> EXERCISE AIM
In the data below, find every line with the string "Table" and pull it out.

> MATERIAL TO PROCESS
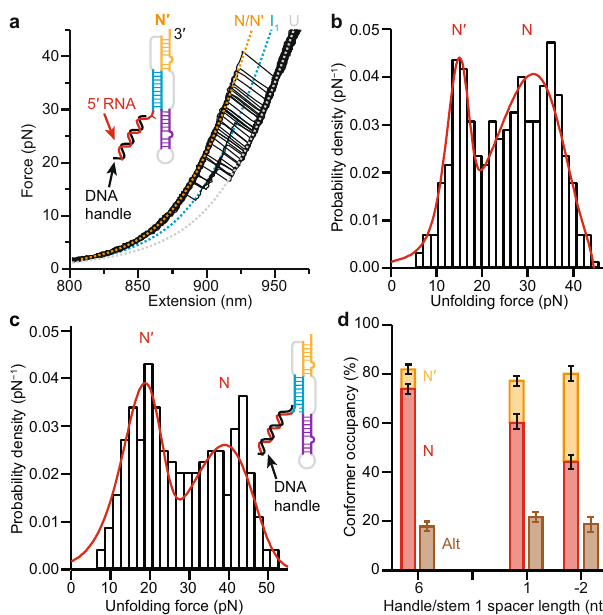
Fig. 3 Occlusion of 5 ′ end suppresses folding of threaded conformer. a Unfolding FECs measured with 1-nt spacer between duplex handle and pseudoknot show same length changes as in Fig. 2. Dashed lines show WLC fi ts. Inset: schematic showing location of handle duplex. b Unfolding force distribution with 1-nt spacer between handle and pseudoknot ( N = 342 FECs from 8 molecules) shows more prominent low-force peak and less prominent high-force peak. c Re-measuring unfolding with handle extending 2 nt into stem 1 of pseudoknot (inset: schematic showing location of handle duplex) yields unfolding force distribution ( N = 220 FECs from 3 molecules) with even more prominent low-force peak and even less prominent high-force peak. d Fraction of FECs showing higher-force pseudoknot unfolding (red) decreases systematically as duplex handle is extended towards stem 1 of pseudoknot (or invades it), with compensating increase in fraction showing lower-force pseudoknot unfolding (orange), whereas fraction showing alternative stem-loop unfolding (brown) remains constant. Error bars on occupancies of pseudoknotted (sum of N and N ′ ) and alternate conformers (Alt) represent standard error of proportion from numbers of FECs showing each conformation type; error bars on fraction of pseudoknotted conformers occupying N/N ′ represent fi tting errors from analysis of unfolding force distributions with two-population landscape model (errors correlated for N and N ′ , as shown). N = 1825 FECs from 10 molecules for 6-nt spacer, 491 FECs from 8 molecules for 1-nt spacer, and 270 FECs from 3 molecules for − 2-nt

==

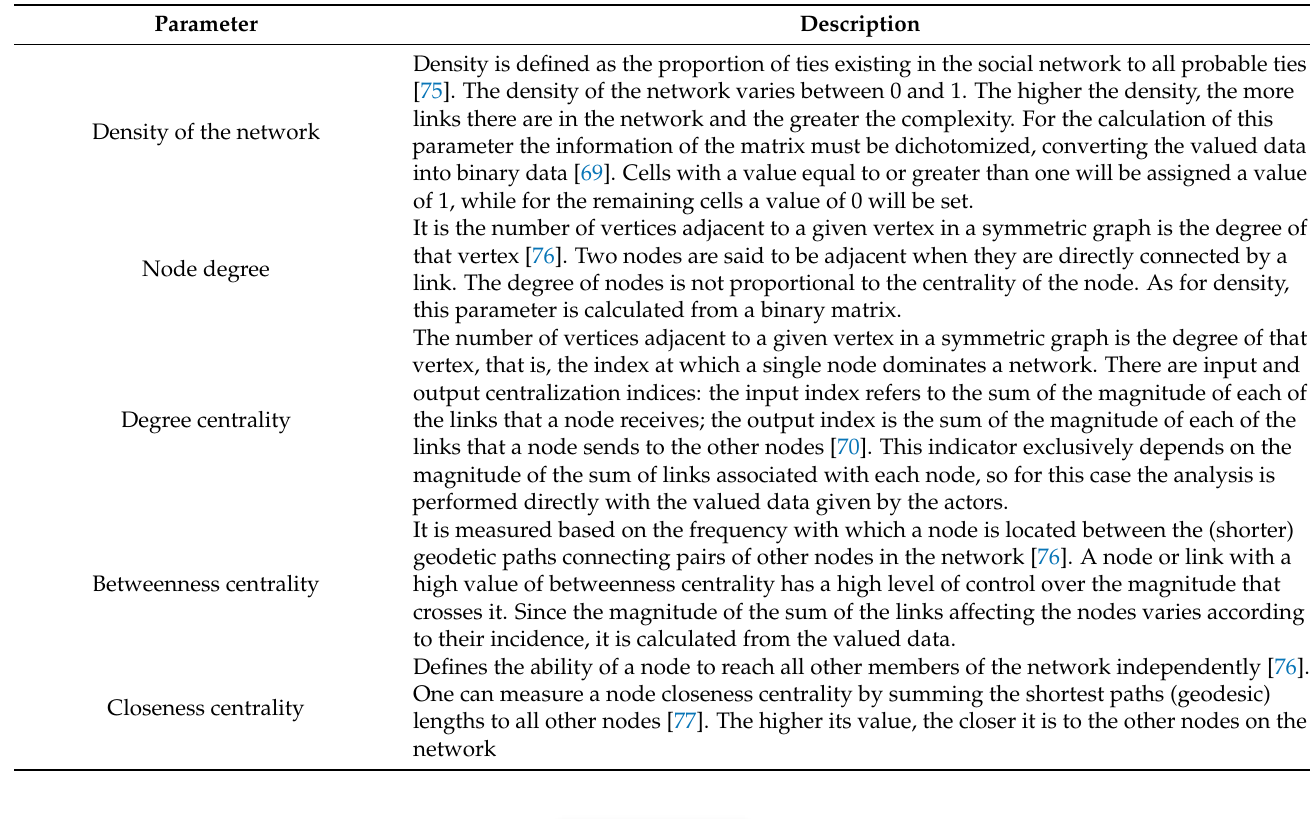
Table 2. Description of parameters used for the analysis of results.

...

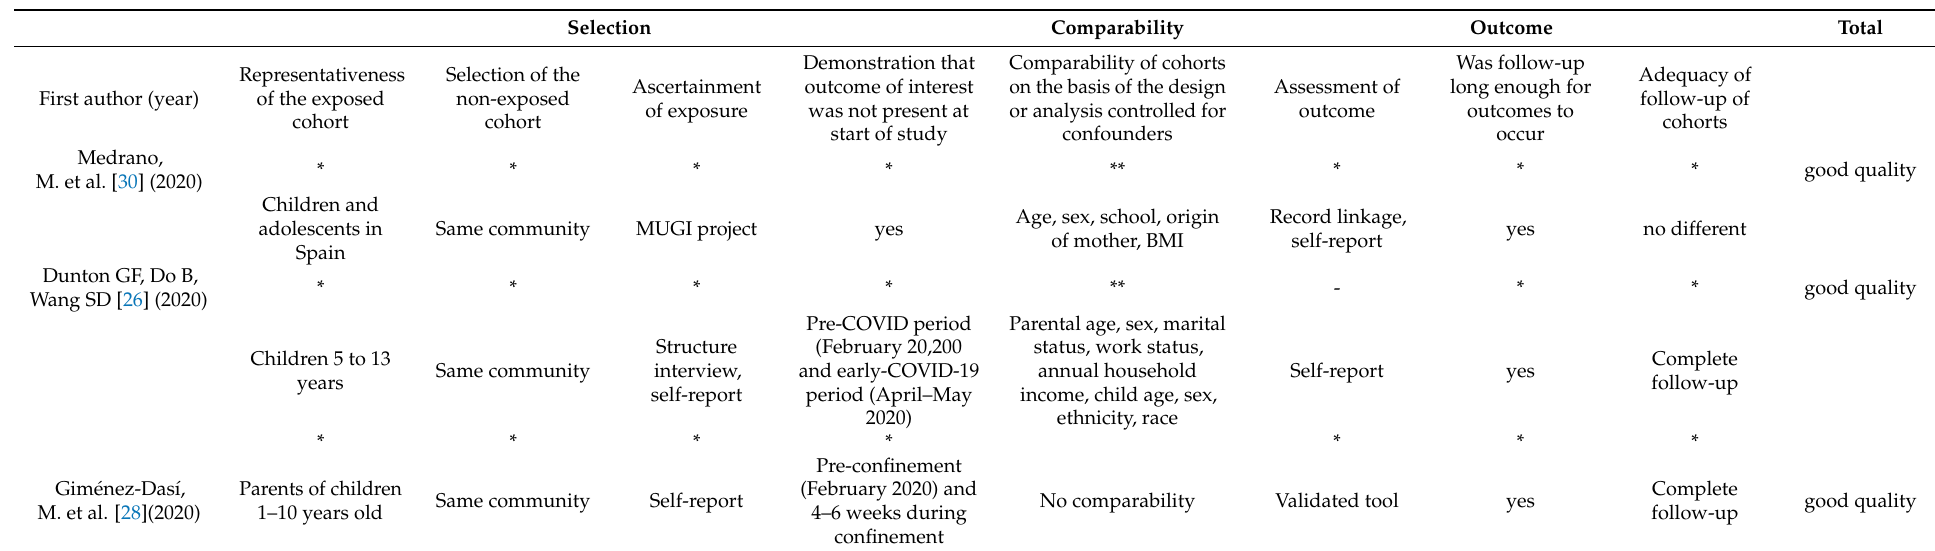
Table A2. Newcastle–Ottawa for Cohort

> TASK RESPONSE
Table 2. Description of parameters used for the analysis of results.
Table A2. Newcastle–Ottawa for Cohort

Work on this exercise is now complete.